Il n’est pas question de diviser pour régner dans l’éternel souvenir, mais de diviser pour mieux rapprocher. Le deuil est un passage éprouvant, que Maïwenn aborde avec une certaine sensibilité et une proximité qu’on lui reconnaît. Et pourtant, suite à son envol après « Le Bal des actrices », la réalisatrice s’accorde une liberté nerveuse dans l’approche de sa quête identitaire et son retour aux sources. Quelque chose lui échappe, car bien qu’elle soit toujours prometteuse, elle perd peut-être le souffle qui rendait ses œuvres vivantes et organiques. Ici, il faudra patienter un moment et se laisser distraire par le dysfonctionnement familial pour se rendre compte qu’il y aura peu à récolter. Cela vaut pour la sensibilité de chacun, mais une approche plus spirituelle sera requise afin de saisir le recul nécessaire, auquel l’autofiction nous invite.
Lorsqu’Emir, le pilier paternel de la famille, s’éteint soudainement, la douleur répond instantanément aux proches. Chacun, à sa manière, puisera dans ce qui les rapprochait de cet être exceptionnel, qui grâce à son existence, son parcours et son énergie, laisse un lourd testament culturel. C’est ce que le personnage de Maïwenn, Neige, entrevoit dans sa vision du deuil et le respect de l’homme qui l’a élevé. Emir constitue ainsi un pivot et un message qui pousse sa divorcée de fille dans une crise existentielle, qu’elle développe notamment à travers une crise alimentaire. Il n’y a plus que le voyage vers ses racines qui l’obsède, à tel point que son thé à la menthe finira par empoisonner son esprit et son mode de vie. Les liens familiaux deviennent alors l’un des enjeux majeurs du récit, où se succèderont retrouvailles, conflits et réparations. En restant fidèle à ce schéma, il y a de quoi alléger toute la surcharge émotionnelle d’une famille qui se détourne de l’esprit collectif, afin de mieux répondre à la problématique identitaire, propre à chaque individu.

> DONNÉES ÉTUDIÉES
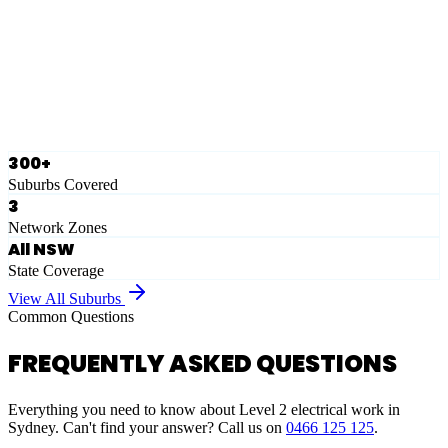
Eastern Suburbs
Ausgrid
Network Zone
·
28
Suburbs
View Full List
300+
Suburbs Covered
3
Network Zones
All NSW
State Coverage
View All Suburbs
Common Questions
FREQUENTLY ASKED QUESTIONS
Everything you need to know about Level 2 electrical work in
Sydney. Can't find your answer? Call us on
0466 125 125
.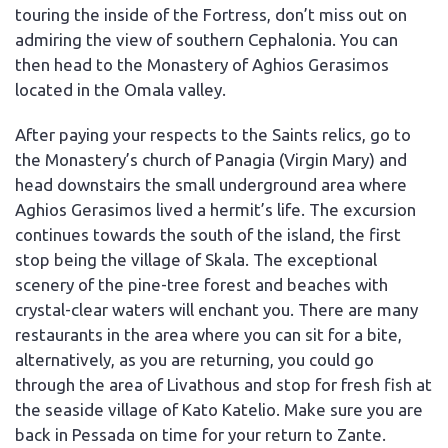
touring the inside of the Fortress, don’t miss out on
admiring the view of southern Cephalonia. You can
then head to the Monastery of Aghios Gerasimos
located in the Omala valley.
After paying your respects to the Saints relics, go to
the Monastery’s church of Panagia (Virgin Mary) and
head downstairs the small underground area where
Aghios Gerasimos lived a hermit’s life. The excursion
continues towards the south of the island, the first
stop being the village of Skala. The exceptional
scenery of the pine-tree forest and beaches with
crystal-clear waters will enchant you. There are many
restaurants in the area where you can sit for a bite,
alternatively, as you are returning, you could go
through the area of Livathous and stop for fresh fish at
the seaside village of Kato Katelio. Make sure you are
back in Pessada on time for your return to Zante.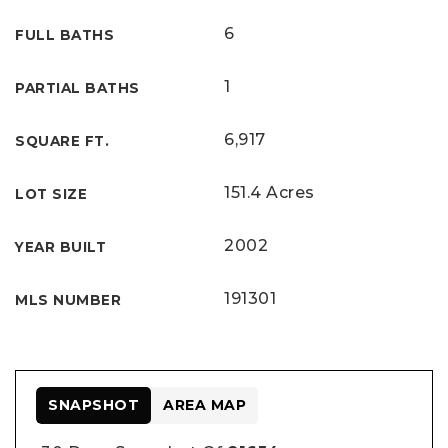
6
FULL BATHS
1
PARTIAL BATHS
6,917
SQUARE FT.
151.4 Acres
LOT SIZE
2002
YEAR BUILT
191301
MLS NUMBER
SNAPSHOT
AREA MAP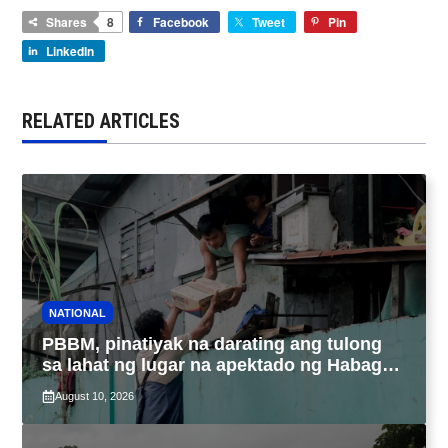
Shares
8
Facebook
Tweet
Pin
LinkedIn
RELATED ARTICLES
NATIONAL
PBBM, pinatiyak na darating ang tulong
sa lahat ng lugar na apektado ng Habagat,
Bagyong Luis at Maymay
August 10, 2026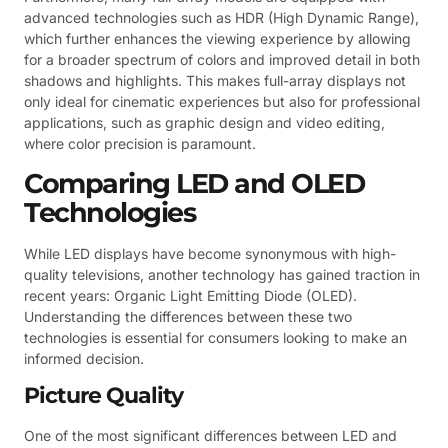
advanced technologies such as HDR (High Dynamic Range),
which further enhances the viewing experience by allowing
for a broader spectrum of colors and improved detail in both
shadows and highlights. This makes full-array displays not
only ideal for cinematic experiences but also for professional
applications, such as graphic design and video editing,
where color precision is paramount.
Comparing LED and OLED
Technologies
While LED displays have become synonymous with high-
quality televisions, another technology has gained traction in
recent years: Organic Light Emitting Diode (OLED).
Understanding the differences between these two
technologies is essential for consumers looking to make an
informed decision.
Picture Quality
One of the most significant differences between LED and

> À FAIRE
- a) Recopiez tel quel le passage de la critique situé entre « Il n’est pas » et « l’autofiction nous invite. », ces deux bouts compris.
- b) D'après la critique, par quel moyen Neige développe-t-elle sa crise existentielle ?
- c) Selon la critique, qu'est-ce qui se succède dans le récit une fois que les liens familiaux deviennent un enjeu majeur ? Donnez tout ce qui est cité.

> RÉPONSES NUMÉROTÉES
- a)
Il n’est pas question de diviser pour régner dans l’éternel souvenir, mais de diviser pour mieux rapprocher. Le deuil est un passage éprouvant, que Maïwenn aborde avec une certaine sensibilité et une proximité qu’on lui reconnaît. Et pourtant, suite à son envol après « Le Bal des actrices », la réalisatrice s’accorde une liberté nerveuse dans l’approche de sa quête identitaire et son retour aux sources. Quelque chose lui échappe, car bien qu’elle soit toujours prometteuse, elle perd peut-être le souffle qui rendait ses œuvres vivantes et organiques. Ici, il faudra patienter un moment et se laisser distraire par le dysfonctionnement familial pour se rendre compte qu’il y aura peu à récolter. Cela vaut pour la sensibilité de chacun, mais une approche plus spirituelle sera requise afin de saisir le recul nécessaire, auquel l’autofiction nous invite.

- b) À travers une crise alimentaire.

- c) Retrouvailles, conflits, réparations.